The Canadian International Trade Tribunal has made a final determination that aluminum extrusions into the country from China has caused injury or threaten to cause injury to the domestic market. This confirms a preliminary determination by the Canadian government, finding injury to the Canadian market by the Chinese imports.
The ruling comes following a determination by the president of the Canada Border Services Agency that found that aluminum extrusions originating in or exported from the China have been dumped and subsidized. Antidumping and or countervailing duties will be imposed since the Tribunal finds that dumped or subsidized products are injuring or threatening to injure the Canadian producers. Any objections to an imposition of antidumping and countervailing duties must be submitted to the Tribunal by May 1st 2009.
China's Ministry of Commerce earlier this month strongly protested the Canadian government's decision. MOC spokesman Mr Yao Jian said that Canada's judgment that China's aluminum extrusion industry is not a market oriented industry is false as the industry is a highly competitive sector, mainly run by private companies.
Mr Yao said that there were also problems in the investigation procedures conducted by Canada, arguing Canada's decision of determining the dumping margin by relying on surrogate data and, meanwhile, collecting countervailing duties was against rules of the World Trade Organization. He added that Chinese enterprises are evaluating Canada's final decision and China Nonferrous Metals Industry has suggested the government should ask the WTO to probe the case.

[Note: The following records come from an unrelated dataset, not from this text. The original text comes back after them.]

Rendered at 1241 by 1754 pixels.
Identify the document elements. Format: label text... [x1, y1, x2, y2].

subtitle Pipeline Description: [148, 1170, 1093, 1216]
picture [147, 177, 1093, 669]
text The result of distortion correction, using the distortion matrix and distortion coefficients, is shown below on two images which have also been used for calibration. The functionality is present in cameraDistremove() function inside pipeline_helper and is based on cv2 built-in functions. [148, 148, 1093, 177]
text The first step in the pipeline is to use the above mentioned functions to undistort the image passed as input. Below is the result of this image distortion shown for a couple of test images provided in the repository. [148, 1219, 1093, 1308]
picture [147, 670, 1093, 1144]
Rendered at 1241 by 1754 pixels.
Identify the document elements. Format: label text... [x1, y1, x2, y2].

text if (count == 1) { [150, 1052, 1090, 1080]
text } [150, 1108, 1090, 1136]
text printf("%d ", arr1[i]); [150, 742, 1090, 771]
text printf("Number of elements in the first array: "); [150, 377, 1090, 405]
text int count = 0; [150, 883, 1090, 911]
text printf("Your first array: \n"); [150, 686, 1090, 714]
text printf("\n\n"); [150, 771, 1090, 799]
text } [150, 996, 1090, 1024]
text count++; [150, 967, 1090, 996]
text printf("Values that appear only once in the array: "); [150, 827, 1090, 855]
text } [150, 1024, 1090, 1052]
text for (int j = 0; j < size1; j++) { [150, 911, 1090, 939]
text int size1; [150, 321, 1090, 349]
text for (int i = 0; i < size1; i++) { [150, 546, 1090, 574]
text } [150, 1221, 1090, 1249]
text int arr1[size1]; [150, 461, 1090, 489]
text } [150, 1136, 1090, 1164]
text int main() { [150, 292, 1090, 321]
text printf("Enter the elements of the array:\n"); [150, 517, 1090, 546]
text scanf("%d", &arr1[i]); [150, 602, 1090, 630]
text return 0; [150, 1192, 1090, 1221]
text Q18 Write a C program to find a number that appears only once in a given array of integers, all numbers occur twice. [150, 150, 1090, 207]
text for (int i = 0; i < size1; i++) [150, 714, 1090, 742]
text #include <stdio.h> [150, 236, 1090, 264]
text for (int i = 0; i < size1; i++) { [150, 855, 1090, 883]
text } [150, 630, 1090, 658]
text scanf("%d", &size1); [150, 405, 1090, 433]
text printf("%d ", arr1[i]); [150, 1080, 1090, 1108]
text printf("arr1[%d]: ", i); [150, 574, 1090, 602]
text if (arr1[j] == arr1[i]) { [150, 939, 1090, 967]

The president of the Canadian Border Services Agency launched the investigation on August 18th 2009 into the alleged injurious dumping and subsidizing of Chinese aluminum extrusion shipments. The complaint was filed by Almag Aluminum, Apel Extrusions, Can Art Aluminum Extrusion, Metra Aluminum, Signature Aluminum Canada, Spectra Aluminum Products and Spectra Anodizing, claiming they had suffered injury as result of dumped and subsidized imports of aluminum extrusions from China.
While the Canadian extruders proceeded with filing a petition, which led to an investigation and positive final determinations, the US extruders put their efforts on hold, as proving a case in the US was harder and more costly than the smaller Canadian market. Extruders have said it would cost about USD 1.5 million to USD 2 million to launch a complaint. And at a time when business is down considerably, this could hit extruders hard.